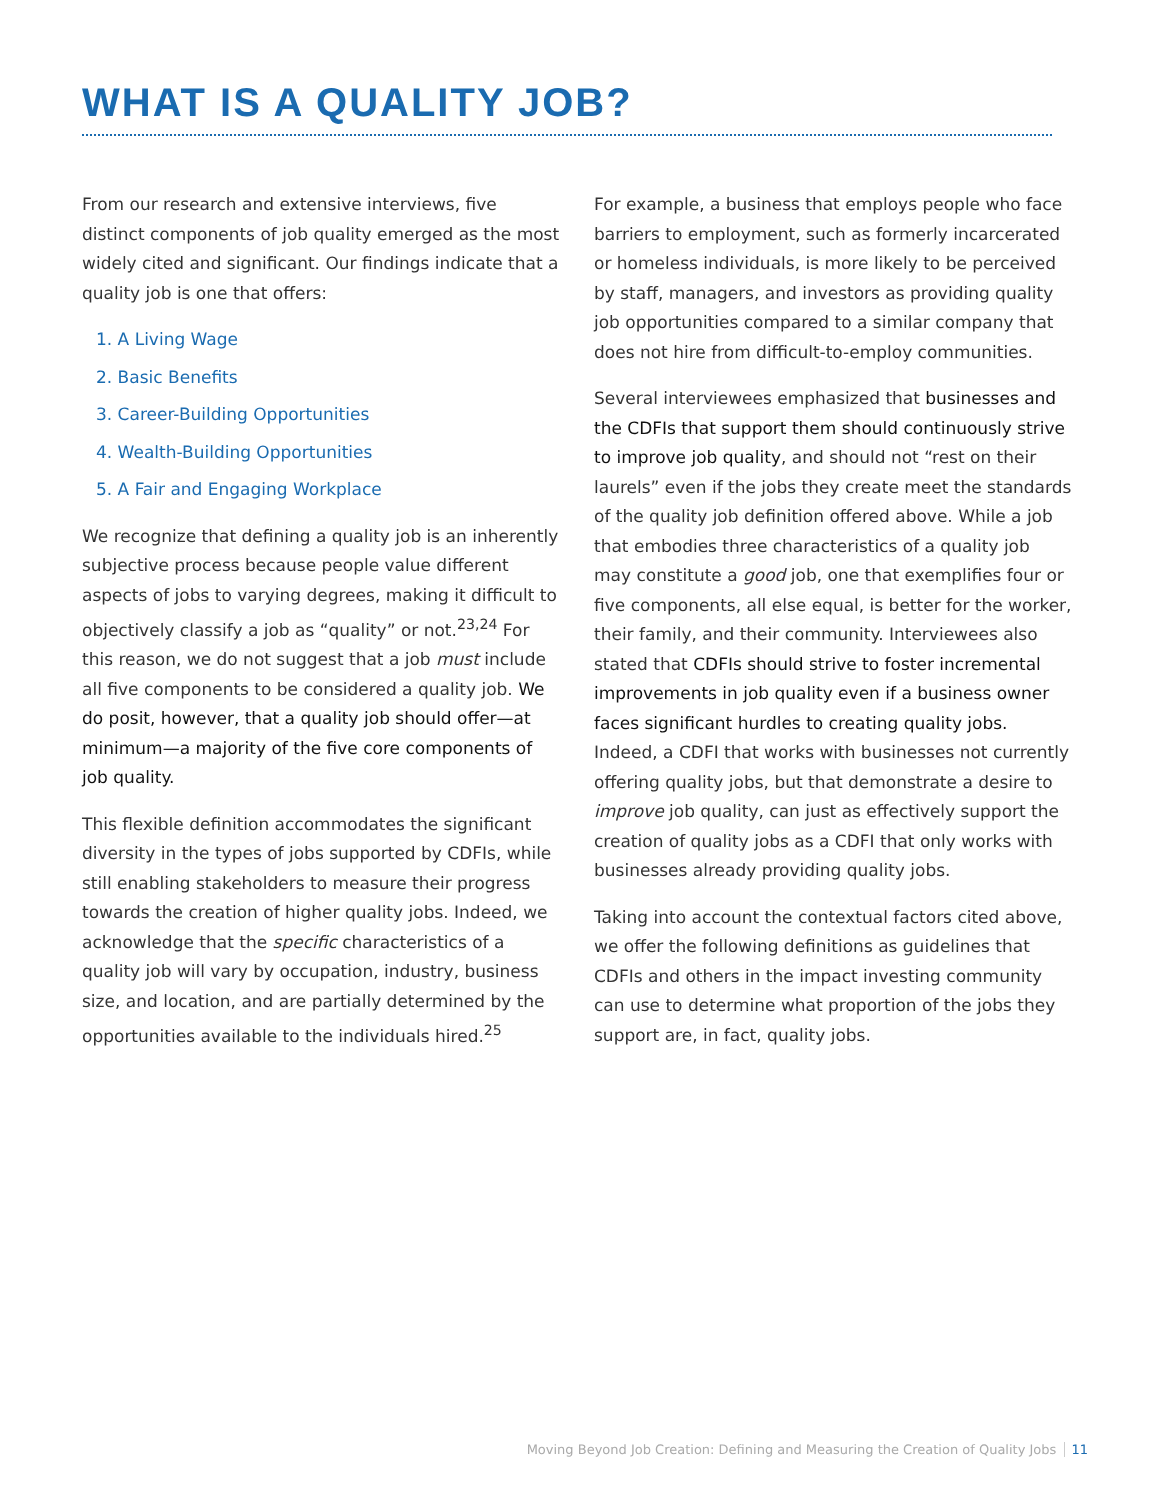WHAT IS A QUALITY JOB?
From our research and extensive interviews, five distinct components of job quality emerged as the most widely cited and significant. Our findings indicate that a quality job is one that offers:
1. A Living Wage
2. Basic Benefits
3. Career-Building Opportunities
4. Wealth-Building Opportunities
5. A Fair and Engaging Workplace
We recognize that defining a quality job is an inherently subjective process because people value different aspects of jobs to varying degrees, making it difficult to objectively classify a job as “quality” or not.<sup>23,24</sup> For this reason, we do not suggest that a job must include all five components to be considered a quality job. We do posit, however, that a quality job should offer—at minimum—a majority of the five core components of job quality.
This flexible definition accommodates the significant diversity in the types of jobs supported by CDFIs, while still enabling stakeholders to measure their progress towards the creation of higher quality jobs. Indeed, we acknowledge that the specific characteristics of a quality job will vary by occupation, industry, business size, and location, and are partially determined by the opportunities available to the individuals hired.<sup>25</sup>
For example, a business that employs people who face barriers to employment, such as formerly incarcerated or homeless individuals, is more likely to be perceived by staff, managers, and investors as providing quality job opportunities compared to a similar company that does not hire from difficult-to-employ communities.
Several interviewees emphasized that businesses and the CDFIs that support them should continuously strive to improve job quality, and should not “rest on their laurels” even if the jobs they create meet the standards of the quality job definition offered above. While a job that embodies three characteristics of a quality job may constitute a good job, one that exemplifies four or five components, all else equal, is better for the worker, their family, and their community. Interviewees also stated that CDFIs should strive to foster incremental improvements in job quality even if a business owner faces significant hurdles to creating quality jobs. Indeed, a CDFI that works with businesses not currently offering quality jobs, but that demonstrate a desire to improve job quality, can just as effectively support the creation of quality jobs as a CDFI that only works with businesses already providing quality jobs.
Taking into account the contextual factors cited above, we offer the following definitions as guidelines that CDFIs and others in the impact investing community can use to determine what proportion of the jobs they support are, in fact, quality jobs.
Moving Beyond Job Creation: Defining and Measuring the Creation of Quality Jobs 11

****************************************

* _Task requirements_
Could you set down, exactly as written, every line from the start of the records above through the line containing "2. Basic Benefits", leaving the pictures out?

* _Answer box_
WHAT IS A QUALITY JOB?
From our research and extensive interviews, five distinct components of job quality emerged as the most widely cited and significant. Our findings indicate that a quality job is one that offers:
1. A Living Wage
2. Basic Benefits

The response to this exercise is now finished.